Radiologists dislike how their profession is portrayed on TV

VIENNA - Radiologists have a very low opinion of how their profession is portrayed on television programs, while patients and technologists believe the TV shows are accurate examples of radiology at work, according to a study presented on Sunday at ECR 2013.

The survey of more than 350 patients, technologists, and radiologists in the U.S. also found that the TV shows can help educate the public to the benefits of radiology and other healthcare issues.

Lead study author Dr. Tobias Heye, from the department of radiology at Universitätsspital Basel in Switzerland, and colleagues distributed questionnaires to 126 patients who were in a hospital for imaging, as well as 133 technologists and 107 radiologists, who replied to the survey online.

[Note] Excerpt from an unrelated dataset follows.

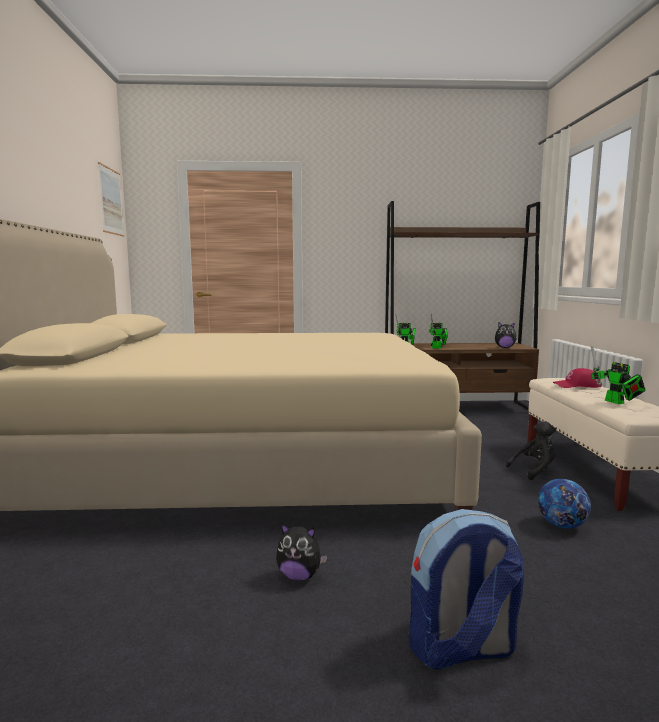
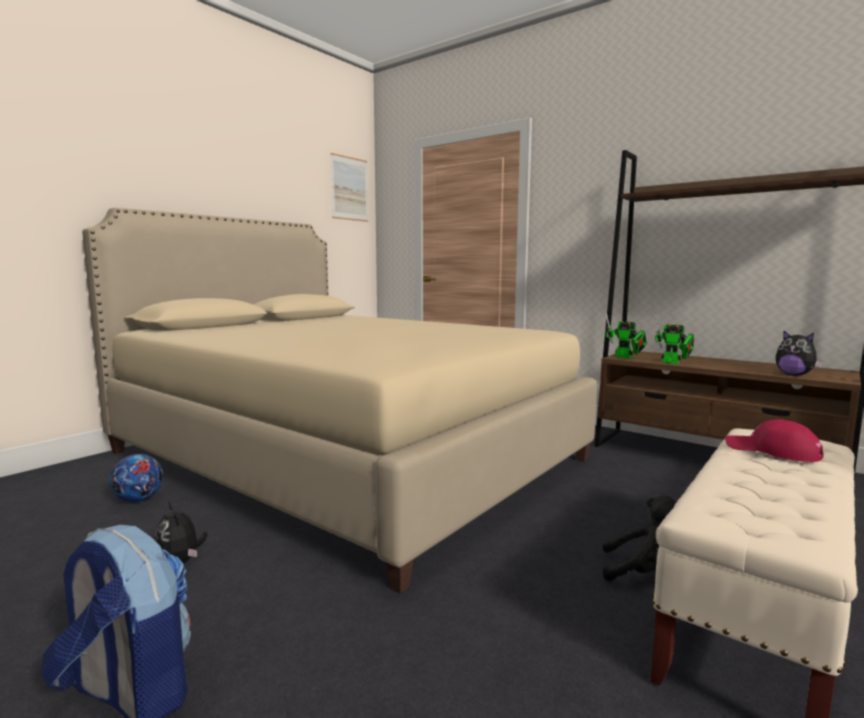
camera: 40 degrees right, 0 degrees up
football [538,479,591,529] -> football moved to [109,454,163,502]
toy robot [591,346,646,404] -> none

The survey asked respondents whether the portrayal of radiology compared to their real-life experiences, if radiological exams were shown, and how often did radiology staff appear on the TV shows "House M.D.," "ER," and "Grey's Anatomy."

The questionnaire collected data on the respondents' demographics, TV viewing habits, and their level of interest in medical TV shows. They also were asked if they could identify any radiology personnel on the three shows, how often did the programs show something radiology related, and did radiology play a role in a diagnosis.

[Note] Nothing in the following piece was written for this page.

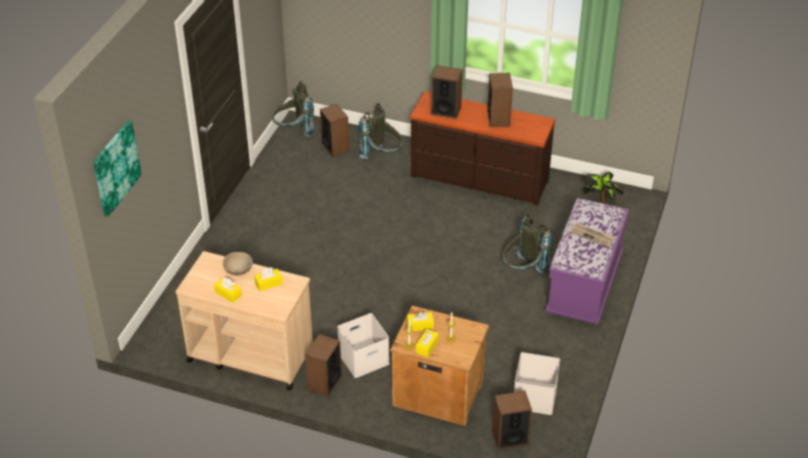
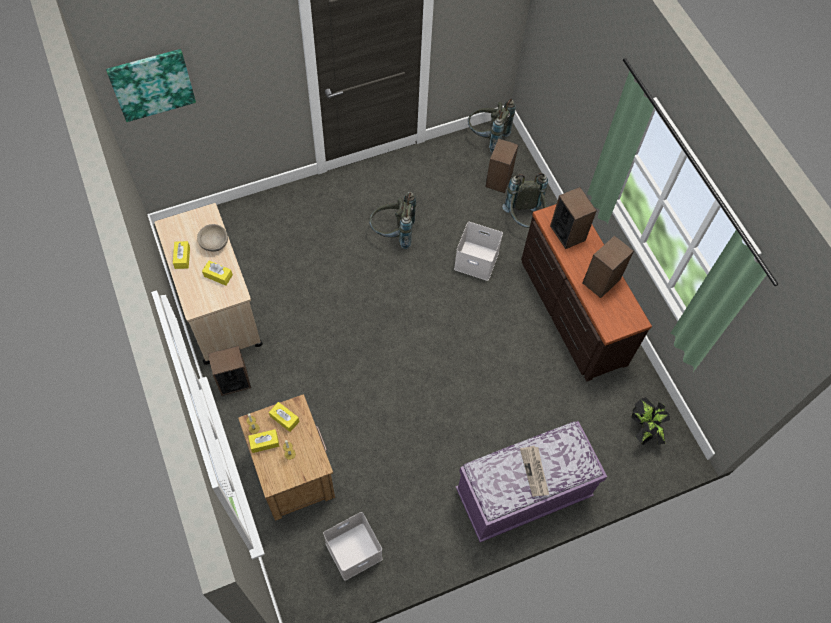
camera: 45 degrees right, 20 degrees up
white storage box [337,313,390,378] -> white storage box moved to [454,222,503,281]
speaker [492,391,532,450] -> none
grey backpack [503,214,552,273] -> grey backpack moved to [369,192,416,249]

"The most important question was to ask patients: How do you think radiology compares from what you know from TV to the actual experience when you come to a [radiology] department and get a scan?" Heye said. Patients rated their perceptions on a scale from 1 to 10, with 10 as very realistic.

Heye and colleagues found a moderate to significant correlation between the interest in medical TV shows and the viewers' perceptions that clinical reality was accurately portrayed in the group of patients (r = 0.49, p = 0.001) and technologists (r = 0.38, P=0.001). But radiologists appeared most skeptical, replying there was virtually no correlation between the portrayal of their profession on TV to reality (r = 0.01).

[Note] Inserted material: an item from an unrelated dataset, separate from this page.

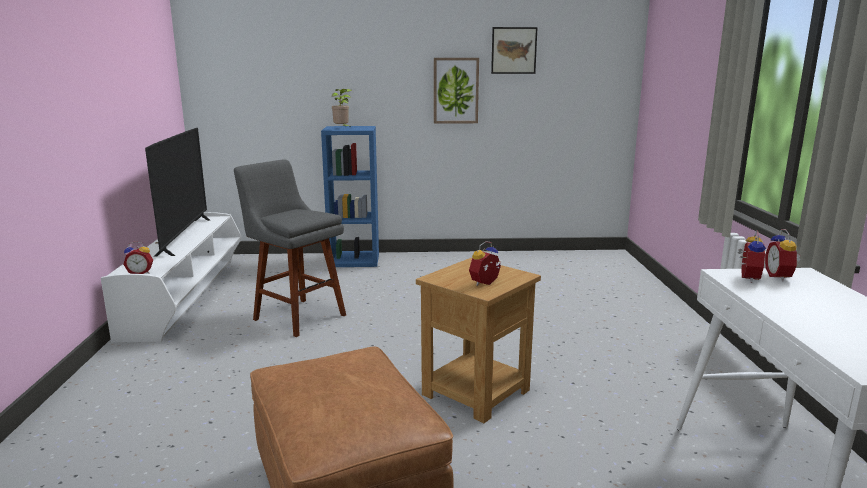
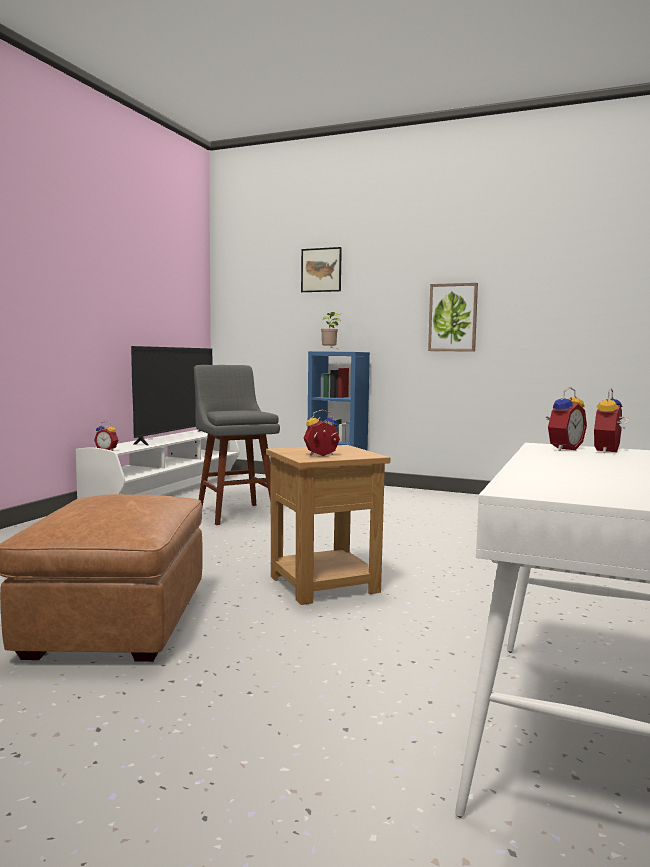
camera: 25 degrees right, 10 degrees down
picture [491,27,538,74] -> picture moved to [301,247,342,292]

In the patients' survey, between 45% and 54% of respondents said they could identify who was the radiologist on the show, while between 32% and 47% of technologists also could pick out the radiologist. However, the radiologist's appearance was perceived by only 16% to 23% of radiologists.

"ER" was rated at the top among all three groups as the TV program that most accurately portrayed radiology. All three groups also agreed that radiology played an important role in diagnoses more than once on the three shows.

"Before I started in medicine, I watched 'ER' and said, 'Oh, that's pretty cool,'" Heye recalled. "We are broadcasting a lot of health information and topics through those series. I think if they would be more careful with what they actually show, we can use that in a positive way."

Medical TV programs apparently can influence viewers' perceptions and knowledge. In his ECR presentation, Heye cited a study from the Henry J. Kaiser Family Foundation, which found that more than 60% people who watch healthcare-related TV shows retain factual content from the programs long after an episode has aired.

The TV shows are an "educational tool and we have to be careful what we transmit there, because it sticks with the population," he added.